Things end (sigh). And since summer is—at least by the calendar, not by the thermometer—coming to a close, it was time to use the last three bags of my beloved Traditions strawberry tea. Last bags ever, as far as I can tell—the brand still exists, but not this pleasantly flavored, viably authentic strawberry variety. I cold-steeped my last Mason jarful and am giving it a proper and respectful sendoff from my rocking chair.
I’m down to the “I really don’t know how I’m gonna feel about this” pyramids from my Tea Forte sampler, and I hesitated to give African Solstice a go, particularly when I saw that rosehips were a key player. I was braced for a mugful of tartness, but this is surprisingly sweet. My taste buds can’t detect anything but a general “unspecified fruit” flavor, kind of like that one single good chew of Fruit Stripe gum before it goes tasteless. Same with the roses—a nice team player in this rooibos-based blend, but they don’t stand out.
None of that sounded very complimentary, did it? It’s a really nice evening cup, especially out of my new favorite hissing mug (just the favorite one that hisses, not my very favorite). Go ahead. Say I’m nuts. I think this little ceramic mug, which had been stashed in storage for ages, was from a donation center when we were trying to cobble together a kitchen after our tornado. Brown with little curlicue hearts on it. I don’t know if it’s the porous texture of the ceramic, or the shape (it tapers inward the tiniest bit at the lip) or the slight flaw in the inner glazing … but whatever it is, it hisses when it’s full of a warm cuppa. Shhh. There. Hear it?
A lovely Sunday afternoon: much-needed rain, a basket of ironing to soothe and unwrinkle me, and Victoria and Abdul to make me smile (Judi Dench is priceless). It could only be capped off by a British/Indian alliance like good old Typhoo. I have absolutely nothing novel or original to say about it, it’s just become a good friend. For this version, Typhoo uses Assam teas that are muscular enough to survive the decaffeination process and leave a little bit of dark-toast-crust flavor behind. Lovely.
One of you mentioned trying this with bourbon sugar, which I don’t have, but it still sounded so good, I snagged a box for the house. It is balanced in favor of the cinnamon rather than the apple (which I was really craving) but it is a lovely herbal departure from minty stuff and overly spiced chai.
I am a walking mass of itches and abrasions: nasty gash on my knee (bashed into the corner of my desk at work), sore vaccine shoulder, bug bites that make shoes and other apparel confounded uncomfortable, and I must’ve dropped my favorite blue wear-over-anything summer duster on the parking lot because it didn’t make it home with me. Oh, and did I mention my overwhelming case of self pity? ;)

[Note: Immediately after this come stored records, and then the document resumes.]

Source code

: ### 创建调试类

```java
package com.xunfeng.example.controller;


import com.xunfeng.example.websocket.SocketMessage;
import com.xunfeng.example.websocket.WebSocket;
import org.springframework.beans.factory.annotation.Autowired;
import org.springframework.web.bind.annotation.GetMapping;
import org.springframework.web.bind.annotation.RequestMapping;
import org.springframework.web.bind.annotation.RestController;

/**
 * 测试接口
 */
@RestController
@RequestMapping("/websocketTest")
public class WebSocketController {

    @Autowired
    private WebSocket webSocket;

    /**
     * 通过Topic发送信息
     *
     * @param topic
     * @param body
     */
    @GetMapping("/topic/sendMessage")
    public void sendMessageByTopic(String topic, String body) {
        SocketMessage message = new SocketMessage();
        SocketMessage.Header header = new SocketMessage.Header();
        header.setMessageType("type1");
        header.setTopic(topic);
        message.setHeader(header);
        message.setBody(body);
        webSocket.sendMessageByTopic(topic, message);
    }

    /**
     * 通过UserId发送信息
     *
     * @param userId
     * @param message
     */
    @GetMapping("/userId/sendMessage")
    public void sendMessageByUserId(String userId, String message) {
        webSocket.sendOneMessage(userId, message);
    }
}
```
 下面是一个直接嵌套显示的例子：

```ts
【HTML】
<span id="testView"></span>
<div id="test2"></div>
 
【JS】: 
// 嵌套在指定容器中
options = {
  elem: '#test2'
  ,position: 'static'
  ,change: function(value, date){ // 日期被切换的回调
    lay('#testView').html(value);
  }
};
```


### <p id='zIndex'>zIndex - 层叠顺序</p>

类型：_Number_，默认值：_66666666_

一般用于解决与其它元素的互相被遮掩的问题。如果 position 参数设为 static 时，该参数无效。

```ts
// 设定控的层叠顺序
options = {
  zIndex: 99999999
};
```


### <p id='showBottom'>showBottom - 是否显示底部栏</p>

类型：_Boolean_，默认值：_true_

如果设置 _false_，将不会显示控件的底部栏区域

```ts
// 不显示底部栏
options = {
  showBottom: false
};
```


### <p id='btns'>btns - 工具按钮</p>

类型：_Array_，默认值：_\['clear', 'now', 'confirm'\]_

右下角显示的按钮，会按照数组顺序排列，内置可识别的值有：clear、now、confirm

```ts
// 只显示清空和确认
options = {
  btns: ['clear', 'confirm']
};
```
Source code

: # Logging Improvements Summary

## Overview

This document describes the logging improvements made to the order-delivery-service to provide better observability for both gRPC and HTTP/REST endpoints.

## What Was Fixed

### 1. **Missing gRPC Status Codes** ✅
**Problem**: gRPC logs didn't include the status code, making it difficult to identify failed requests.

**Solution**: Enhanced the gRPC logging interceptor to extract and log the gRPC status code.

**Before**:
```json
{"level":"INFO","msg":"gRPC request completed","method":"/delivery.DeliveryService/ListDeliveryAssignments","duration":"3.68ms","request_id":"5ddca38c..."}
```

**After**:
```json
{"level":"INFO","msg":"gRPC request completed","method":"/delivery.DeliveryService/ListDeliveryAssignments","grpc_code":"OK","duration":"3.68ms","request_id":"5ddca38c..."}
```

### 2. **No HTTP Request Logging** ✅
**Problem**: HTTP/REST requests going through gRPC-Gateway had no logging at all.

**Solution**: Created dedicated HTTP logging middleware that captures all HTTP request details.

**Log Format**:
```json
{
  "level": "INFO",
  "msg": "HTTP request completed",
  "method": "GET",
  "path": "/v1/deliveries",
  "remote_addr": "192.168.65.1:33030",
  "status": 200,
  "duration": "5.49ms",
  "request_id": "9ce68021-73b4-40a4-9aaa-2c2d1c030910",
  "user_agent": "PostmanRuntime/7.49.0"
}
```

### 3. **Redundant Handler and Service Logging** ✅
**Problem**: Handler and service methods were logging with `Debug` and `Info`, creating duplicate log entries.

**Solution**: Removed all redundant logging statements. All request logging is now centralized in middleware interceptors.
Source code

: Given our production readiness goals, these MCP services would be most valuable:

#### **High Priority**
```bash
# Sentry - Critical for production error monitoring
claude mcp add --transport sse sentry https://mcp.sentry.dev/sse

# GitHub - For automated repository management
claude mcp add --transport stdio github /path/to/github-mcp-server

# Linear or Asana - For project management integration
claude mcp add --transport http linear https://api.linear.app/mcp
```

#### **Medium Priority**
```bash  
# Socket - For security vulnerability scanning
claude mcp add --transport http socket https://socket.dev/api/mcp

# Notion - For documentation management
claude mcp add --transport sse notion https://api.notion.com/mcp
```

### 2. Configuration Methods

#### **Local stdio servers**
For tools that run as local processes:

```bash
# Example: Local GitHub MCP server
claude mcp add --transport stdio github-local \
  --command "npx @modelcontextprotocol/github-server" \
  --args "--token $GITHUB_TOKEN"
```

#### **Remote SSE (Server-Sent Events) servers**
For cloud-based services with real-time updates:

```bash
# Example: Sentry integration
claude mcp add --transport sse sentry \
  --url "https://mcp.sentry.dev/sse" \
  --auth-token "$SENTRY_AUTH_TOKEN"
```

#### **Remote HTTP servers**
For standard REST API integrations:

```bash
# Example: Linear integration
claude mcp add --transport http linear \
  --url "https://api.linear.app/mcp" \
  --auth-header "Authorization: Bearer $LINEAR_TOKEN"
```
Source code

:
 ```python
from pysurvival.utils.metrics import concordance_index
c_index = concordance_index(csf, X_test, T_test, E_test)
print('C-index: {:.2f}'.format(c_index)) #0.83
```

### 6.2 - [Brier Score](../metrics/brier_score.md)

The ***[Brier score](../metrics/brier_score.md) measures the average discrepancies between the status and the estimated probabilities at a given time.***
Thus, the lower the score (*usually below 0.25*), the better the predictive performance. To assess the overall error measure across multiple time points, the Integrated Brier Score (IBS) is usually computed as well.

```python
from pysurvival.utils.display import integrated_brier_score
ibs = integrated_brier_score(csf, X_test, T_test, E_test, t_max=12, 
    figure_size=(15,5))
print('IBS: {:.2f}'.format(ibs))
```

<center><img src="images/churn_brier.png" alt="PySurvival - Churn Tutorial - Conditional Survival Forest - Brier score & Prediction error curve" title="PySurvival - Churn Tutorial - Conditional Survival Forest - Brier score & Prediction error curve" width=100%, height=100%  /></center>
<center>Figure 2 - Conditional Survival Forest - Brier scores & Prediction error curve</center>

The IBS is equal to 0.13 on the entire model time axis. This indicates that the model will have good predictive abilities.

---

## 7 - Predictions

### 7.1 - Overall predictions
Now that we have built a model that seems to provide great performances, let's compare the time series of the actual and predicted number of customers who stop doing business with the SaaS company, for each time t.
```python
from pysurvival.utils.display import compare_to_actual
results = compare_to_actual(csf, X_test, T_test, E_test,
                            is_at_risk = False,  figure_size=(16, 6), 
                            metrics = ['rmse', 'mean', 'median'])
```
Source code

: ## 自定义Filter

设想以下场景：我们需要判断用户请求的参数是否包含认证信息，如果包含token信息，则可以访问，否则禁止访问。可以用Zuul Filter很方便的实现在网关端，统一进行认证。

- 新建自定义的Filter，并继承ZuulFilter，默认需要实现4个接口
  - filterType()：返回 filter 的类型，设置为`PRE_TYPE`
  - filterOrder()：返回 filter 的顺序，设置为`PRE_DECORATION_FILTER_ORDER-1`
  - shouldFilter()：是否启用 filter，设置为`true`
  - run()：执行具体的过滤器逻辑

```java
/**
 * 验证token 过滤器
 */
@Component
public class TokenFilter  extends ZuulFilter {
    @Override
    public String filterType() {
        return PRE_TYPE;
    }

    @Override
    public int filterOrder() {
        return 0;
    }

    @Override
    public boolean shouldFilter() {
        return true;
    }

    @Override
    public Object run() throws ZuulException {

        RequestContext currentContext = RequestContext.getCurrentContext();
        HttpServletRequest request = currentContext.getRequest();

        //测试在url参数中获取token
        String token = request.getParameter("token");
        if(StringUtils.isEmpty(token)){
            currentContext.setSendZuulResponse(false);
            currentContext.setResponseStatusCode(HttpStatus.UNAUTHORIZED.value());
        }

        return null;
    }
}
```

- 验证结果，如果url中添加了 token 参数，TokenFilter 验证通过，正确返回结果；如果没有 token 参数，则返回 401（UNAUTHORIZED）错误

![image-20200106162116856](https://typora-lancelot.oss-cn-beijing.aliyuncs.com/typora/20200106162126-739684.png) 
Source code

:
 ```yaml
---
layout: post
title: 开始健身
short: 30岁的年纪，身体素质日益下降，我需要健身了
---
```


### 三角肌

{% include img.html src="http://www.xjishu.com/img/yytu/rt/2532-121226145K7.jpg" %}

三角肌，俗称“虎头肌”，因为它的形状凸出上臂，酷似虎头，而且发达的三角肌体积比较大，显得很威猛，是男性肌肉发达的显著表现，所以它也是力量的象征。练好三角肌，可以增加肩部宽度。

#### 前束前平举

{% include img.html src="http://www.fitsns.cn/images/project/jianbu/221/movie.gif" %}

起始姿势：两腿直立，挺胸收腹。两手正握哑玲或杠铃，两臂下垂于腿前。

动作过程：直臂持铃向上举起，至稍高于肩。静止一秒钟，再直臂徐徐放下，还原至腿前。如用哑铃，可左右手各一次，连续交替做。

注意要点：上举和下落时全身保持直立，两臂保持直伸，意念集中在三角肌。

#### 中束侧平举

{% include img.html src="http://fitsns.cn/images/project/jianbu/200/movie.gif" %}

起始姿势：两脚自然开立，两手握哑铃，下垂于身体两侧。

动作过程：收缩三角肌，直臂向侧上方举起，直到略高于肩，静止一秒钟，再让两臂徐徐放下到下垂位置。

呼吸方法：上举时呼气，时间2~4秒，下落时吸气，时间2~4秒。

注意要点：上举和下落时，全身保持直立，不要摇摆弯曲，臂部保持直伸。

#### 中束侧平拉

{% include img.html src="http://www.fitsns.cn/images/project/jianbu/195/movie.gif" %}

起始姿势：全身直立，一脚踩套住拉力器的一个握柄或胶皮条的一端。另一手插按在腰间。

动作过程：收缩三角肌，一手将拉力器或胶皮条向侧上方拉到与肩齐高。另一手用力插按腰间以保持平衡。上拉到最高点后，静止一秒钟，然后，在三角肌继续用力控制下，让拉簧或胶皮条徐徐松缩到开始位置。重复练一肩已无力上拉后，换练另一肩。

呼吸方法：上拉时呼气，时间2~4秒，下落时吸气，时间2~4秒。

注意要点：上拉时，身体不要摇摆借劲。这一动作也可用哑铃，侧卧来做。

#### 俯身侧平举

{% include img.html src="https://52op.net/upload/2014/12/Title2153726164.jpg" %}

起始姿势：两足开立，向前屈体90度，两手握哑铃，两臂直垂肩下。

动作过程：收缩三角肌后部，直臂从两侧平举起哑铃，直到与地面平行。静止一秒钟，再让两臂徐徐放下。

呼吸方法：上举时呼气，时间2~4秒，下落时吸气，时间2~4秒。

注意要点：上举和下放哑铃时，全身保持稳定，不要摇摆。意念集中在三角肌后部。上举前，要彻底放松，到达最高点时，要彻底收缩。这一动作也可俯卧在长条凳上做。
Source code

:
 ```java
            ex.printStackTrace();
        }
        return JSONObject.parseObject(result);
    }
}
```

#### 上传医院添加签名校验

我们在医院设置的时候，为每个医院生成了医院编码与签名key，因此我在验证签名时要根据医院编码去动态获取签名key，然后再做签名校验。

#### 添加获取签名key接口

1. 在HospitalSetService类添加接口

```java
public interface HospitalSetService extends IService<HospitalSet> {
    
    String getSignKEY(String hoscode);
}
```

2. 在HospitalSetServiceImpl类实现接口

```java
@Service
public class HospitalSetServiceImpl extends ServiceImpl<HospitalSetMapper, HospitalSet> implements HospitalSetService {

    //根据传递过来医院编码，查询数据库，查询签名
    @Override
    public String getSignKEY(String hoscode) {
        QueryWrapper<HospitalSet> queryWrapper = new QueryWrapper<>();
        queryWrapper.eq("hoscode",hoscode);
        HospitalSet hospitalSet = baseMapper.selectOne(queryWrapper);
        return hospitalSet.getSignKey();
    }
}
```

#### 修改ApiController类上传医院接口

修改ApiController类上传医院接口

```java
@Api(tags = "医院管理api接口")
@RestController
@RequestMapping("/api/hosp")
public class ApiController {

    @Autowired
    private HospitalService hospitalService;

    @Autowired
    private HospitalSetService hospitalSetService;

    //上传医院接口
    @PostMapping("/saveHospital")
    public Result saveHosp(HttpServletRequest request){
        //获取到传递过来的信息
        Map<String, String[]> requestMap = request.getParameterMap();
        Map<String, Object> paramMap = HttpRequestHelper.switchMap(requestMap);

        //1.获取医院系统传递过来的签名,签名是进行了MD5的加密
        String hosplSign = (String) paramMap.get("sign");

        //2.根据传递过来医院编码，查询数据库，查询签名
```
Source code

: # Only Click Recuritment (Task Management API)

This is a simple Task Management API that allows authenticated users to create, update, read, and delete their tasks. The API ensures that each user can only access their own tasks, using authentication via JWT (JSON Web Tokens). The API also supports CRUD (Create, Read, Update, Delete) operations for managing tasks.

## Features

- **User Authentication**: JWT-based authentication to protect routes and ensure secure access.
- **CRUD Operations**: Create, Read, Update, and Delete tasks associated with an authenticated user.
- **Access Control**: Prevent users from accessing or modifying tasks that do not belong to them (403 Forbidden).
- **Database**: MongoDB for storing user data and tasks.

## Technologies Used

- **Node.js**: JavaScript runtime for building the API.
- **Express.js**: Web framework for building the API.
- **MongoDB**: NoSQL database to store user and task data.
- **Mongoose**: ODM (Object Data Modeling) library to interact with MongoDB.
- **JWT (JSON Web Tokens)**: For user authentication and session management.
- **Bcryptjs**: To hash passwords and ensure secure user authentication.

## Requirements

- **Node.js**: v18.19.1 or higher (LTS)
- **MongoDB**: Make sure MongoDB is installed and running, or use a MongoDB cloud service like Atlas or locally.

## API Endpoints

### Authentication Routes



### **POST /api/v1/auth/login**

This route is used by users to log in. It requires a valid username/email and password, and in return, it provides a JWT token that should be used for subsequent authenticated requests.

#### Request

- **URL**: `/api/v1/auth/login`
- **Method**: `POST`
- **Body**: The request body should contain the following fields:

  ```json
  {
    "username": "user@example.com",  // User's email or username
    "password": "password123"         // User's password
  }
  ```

It’s all light and momentary, but for the moment, I’m pampering myself a little, and this nice 52teas tisane is helping. What differentiates it from the usual crop of chamomile/rooibos/lemony nighty-night concoctions is a pleasant dose of marshmallow root that takes the edge off the tartness, while the rest of the ingredients (hopefully) take the edge off everything else.
I cheated—far too impatient this evening to wait the prescribed 8—10 minutes and pulled it at 5. Properly steeped, the blend may change personalities entirely. I’ll try that another night when I’m not distracted by a vampirous mosquito that is trying to raise yet another bump on me!